** START Input rows **

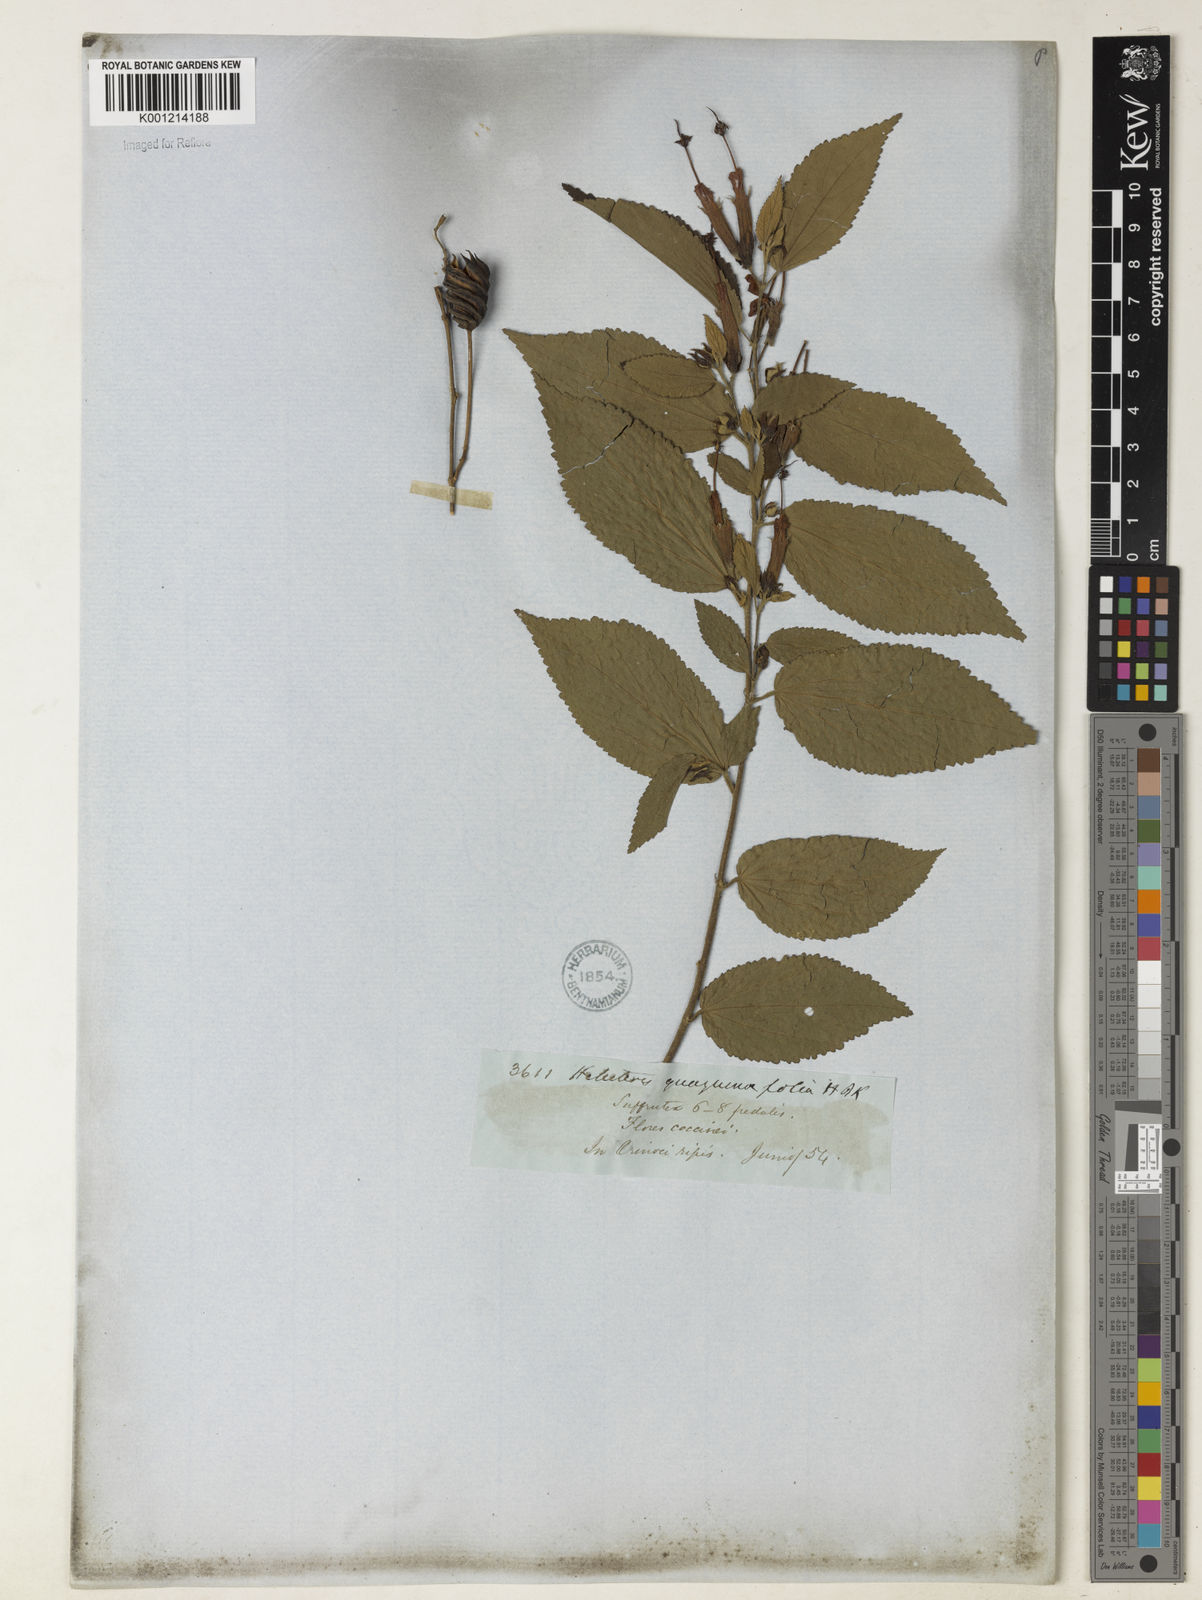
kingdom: Plantae
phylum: Tracheophyta
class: Magnoliopsida
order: Malvales
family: Malvaceae
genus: Helicteres
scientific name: Helicteres guazumifolia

** END Input rows **

(To do)
Render the lines of every record above as a numbered list, leaving out blank lines and the pictures.

(Expected answer)
1. kingdom: Plantae
2. phylum: Tracheophyta
3. class: Magnoliopsida
4. order: Malvales
5. family: Malvaceae
6. genus: Helicteres
7. scientific name: Helicteres guazumifolia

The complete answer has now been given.